**** Texte d'étude
La CNAPE précise que le projet de loi devait notamment porter les ajustements législatifs nécessaires à l’« application pleine et entière » de la réforme du 5 mars 2007 de la protection de l’enfance. Autre enjeu important: le développement de l’adoption simple, qui aurait, « sous réserve de quelques aménagements, le mérite d’apporter des solutions à certaines situations complexes ou lorsque subsistent des liens familiaux distendus ». Ou encore la prise en compte des droits de l’enfant, « trop peu intégrés dans les décisions et l’accompagnement des enfants ».
« Quel gâchis ! », s’énerve également Jean-Pierre Rosenczveig, président du tribunal pour enfants de Bobigny (1), responsable du groupe de travail intitulé « De nouveaux droits pour les enfants ». « Plus d’un million d’enfants vivent avec un seul de leurs géniteurs: quels sont les rôles respectifs du père et du beau-père, de la mère et de la belle-mère ? Nous proposions des solutions concrètes, pragmatiques, de nature à rassurer les adultes comme les enfants. Depuis 15 ans cette adaptation s’impose. Tout est bon pour l’empêcher. » Permettre aux enfants de voir respectées leurs différentes affiliations, faire évoluer le statut civil de l’enfant en lui reconnaissant « des droits à la hauteur des devoirs »… Autant de pistes qui sont mises « au placard », craint le magistrat.
********
Rédigez la suite du texte sur le projet de loi relatif à la protection de l'enfance, en reprenant juste après sa dernière phrase.
**** Données fournies
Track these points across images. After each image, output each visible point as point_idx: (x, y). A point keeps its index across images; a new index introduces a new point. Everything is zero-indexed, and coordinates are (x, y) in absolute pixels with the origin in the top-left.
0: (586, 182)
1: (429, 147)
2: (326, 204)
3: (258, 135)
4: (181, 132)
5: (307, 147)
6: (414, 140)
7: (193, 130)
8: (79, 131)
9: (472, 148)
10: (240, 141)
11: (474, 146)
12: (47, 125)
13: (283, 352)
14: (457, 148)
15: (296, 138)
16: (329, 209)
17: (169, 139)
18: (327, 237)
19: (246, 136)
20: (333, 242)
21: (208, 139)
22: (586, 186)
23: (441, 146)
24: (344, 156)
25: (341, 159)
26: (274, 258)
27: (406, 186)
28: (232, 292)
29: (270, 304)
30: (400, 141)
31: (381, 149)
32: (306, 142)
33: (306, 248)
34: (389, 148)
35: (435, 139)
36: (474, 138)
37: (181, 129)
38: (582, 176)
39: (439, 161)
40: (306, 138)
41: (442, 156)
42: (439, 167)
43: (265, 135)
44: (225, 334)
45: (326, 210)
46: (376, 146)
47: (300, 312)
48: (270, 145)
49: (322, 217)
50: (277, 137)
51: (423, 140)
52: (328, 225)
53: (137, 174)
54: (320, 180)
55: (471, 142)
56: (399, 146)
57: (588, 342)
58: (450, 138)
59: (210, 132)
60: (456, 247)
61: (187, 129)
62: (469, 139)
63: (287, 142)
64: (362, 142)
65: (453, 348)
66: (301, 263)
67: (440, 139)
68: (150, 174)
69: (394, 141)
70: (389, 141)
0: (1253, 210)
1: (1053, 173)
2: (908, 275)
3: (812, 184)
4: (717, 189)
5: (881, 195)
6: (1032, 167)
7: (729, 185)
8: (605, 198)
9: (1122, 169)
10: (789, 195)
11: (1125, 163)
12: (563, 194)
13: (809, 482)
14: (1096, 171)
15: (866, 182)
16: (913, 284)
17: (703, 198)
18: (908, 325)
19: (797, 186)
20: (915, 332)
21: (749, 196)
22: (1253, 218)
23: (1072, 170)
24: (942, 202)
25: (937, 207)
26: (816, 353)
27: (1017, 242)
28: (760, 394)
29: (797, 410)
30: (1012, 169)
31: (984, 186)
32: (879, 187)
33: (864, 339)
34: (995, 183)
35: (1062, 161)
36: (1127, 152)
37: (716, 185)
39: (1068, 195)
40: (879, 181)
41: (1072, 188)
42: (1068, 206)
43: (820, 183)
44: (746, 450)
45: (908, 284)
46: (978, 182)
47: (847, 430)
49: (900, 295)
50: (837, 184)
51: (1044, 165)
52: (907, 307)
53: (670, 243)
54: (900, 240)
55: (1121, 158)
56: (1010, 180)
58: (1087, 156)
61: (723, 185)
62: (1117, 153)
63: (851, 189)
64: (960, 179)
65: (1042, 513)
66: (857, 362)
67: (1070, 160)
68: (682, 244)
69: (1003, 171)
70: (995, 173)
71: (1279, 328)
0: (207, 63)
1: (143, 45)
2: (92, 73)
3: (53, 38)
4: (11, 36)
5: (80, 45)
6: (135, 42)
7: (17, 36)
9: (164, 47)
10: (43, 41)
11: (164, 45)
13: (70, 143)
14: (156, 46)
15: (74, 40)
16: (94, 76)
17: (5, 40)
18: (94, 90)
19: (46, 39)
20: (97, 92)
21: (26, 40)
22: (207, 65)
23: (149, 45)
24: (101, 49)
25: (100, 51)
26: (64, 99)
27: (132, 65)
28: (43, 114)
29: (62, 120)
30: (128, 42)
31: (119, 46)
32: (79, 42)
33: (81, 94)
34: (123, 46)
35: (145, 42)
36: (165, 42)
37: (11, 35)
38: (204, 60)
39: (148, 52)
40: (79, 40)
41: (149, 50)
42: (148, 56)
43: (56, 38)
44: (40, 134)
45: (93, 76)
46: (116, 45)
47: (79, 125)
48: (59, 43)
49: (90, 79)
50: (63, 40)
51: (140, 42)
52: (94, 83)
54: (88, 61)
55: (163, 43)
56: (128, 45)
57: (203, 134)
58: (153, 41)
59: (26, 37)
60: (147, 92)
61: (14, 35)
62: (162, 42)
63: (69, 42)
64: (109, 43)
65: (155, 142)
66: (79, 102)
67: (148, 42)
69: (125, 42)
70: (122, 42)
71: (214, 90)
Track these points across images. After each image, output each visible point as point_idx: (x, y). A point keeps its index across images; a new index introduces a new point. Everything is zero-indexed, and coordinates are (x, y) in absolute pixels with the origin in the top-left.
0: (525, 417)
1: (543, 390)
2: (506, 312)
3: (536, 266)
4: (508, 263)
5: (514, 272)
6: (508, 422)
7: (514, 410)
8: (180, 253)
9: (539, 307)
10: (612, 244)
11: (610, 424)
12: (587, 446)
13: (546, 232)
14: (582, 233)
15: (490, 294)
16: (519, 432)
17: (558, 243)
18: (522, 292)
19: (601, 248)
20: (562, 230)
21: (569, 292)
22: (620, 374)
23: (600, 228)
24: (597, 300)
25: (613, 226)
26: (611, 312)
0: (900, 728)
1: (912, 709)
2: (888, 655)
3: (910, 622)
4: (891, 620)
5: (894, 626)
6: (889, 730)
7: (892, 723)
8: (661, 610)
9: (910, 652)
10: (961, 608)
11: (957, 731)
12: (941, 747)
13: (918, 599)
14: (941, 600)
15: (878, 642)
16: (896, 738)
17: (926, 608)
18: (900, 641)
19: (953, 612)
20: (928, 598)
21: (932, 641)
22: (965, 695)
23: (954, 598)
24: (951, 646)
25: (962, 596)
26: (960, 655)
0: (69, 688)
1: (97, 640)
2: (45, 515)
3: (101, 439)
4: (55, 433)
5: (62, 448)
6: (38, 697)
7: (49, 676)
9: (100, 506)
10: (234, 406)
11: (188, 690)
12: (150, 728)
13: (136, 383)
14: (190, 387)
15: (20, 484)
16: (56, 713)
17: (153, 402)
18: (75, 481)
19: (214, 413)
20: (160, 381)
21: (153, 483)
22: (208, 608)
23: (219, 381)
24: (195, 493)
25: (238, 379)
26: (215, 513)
********
• Réponse finale:
Certes, les députés socialistes et EELV annoncent des propositions de loi pour faire revenir par la fenêtre parlementaire les principaux volets du texte. Mais avec quelle cohérence et selon quelles bases ? Les rapports seront-ils pris en compte ? Sans compter que, aux yeux des professionnels concernés, la lisibilité de la politique de l’enfance et de la famille du gouvernement ne sort pas indemne de ce recul. Le Syndicat de la magistrature enjoint ainsi le chef de l’Etat de « respecter ses engagements », tandis que la Voix de l’enfant demande l’organisation d’une « conférence de consensus sur l’enfance » pour aboutir à une loi d’orientation.